DIRECTIVE: Copy out each line of the entries below that contains the string "category". The match is case-sensitive.

Images of plotted data:
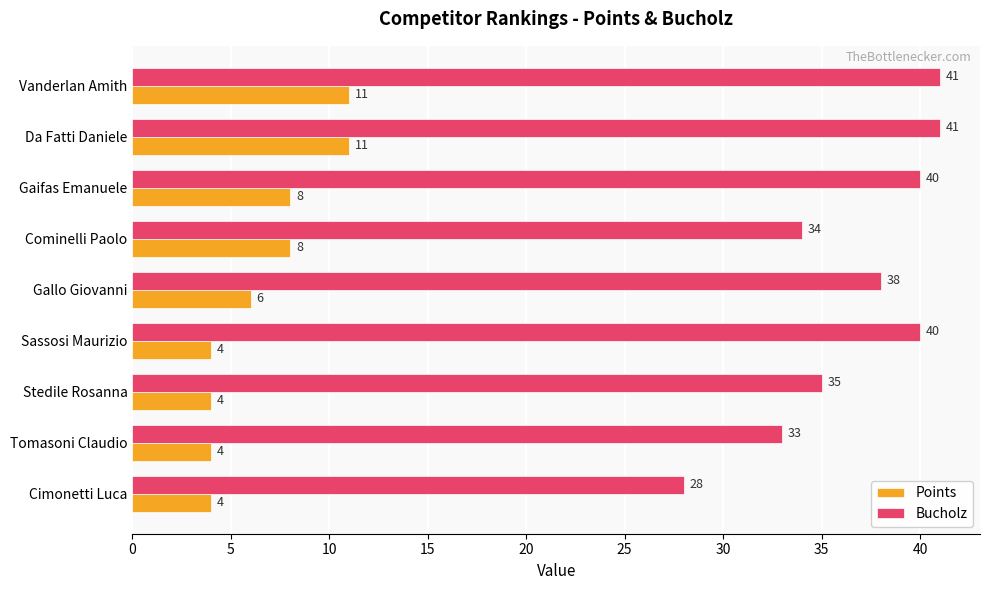

True or false: Bucholz has a value of 34 at Cominelli Paolo.

True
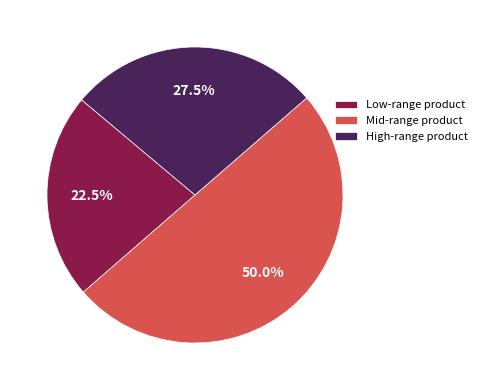

Which category has the biggest portion of the pie?

Mid-range product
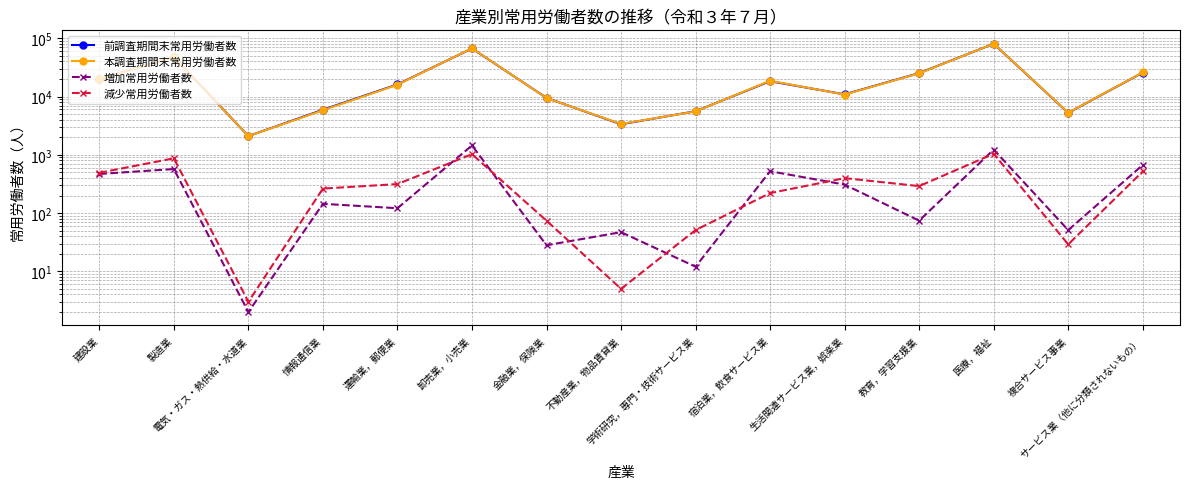

What is the average value of the 本調査期間末常用労働者数 series?

22839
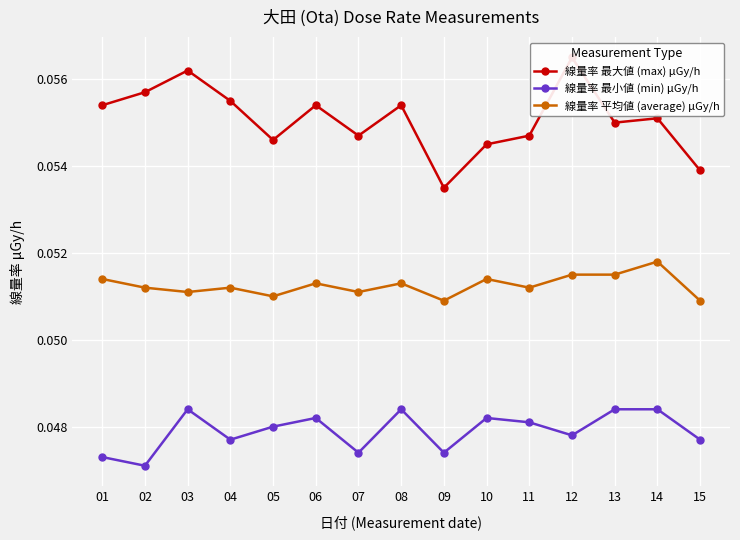

At which category does the chart reach its peak across all series?

12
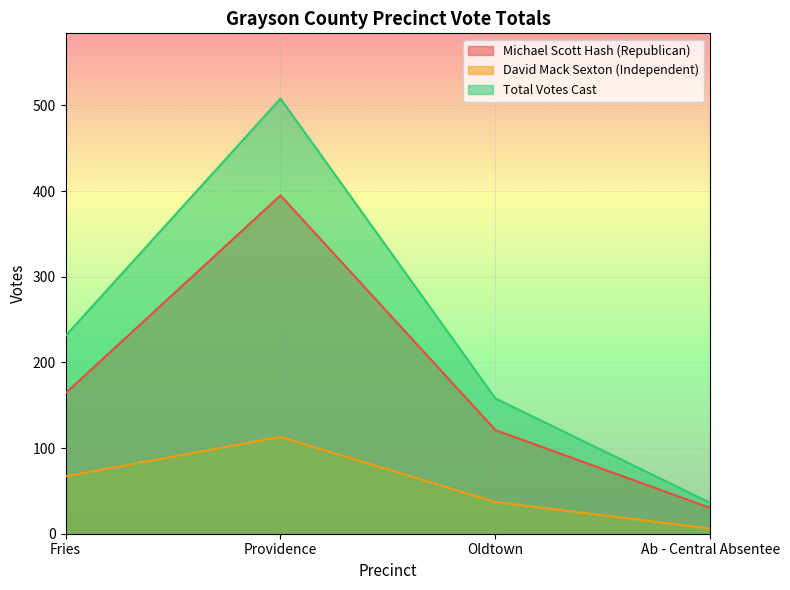

What is the label of the 4th point from the right?

Fries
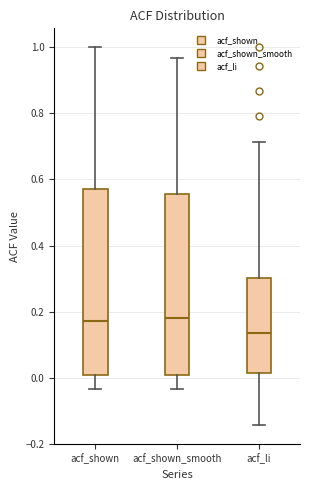

Where is the upper edge of the box for acf_shown_smooth on the y-axis? The values are not printed on the chart, so give them approximately, as read against the axis.

0.56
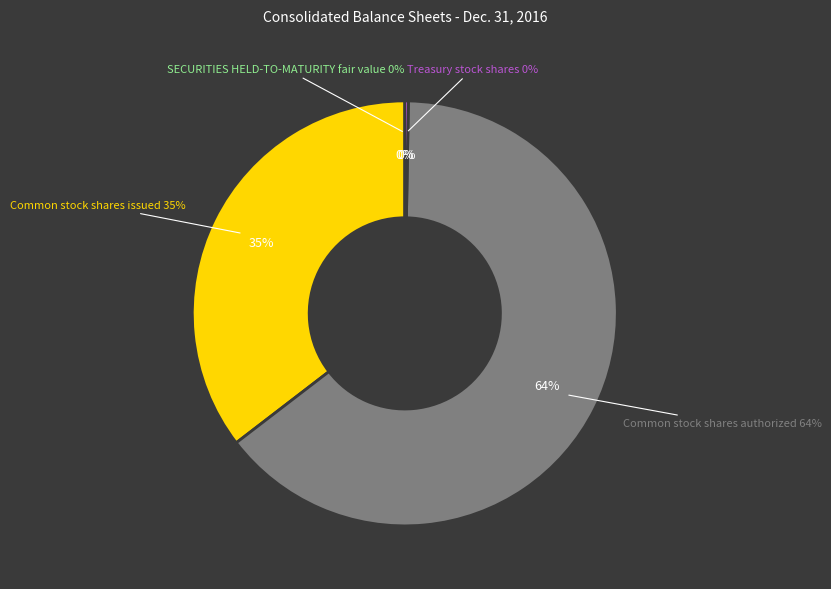

True or false: Treasury stock shares accounts for 0% of the total.

True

YOUR SOLUTION:
Which category has the biggest portion of the pie?
At which category does the chart reach its peak across all series?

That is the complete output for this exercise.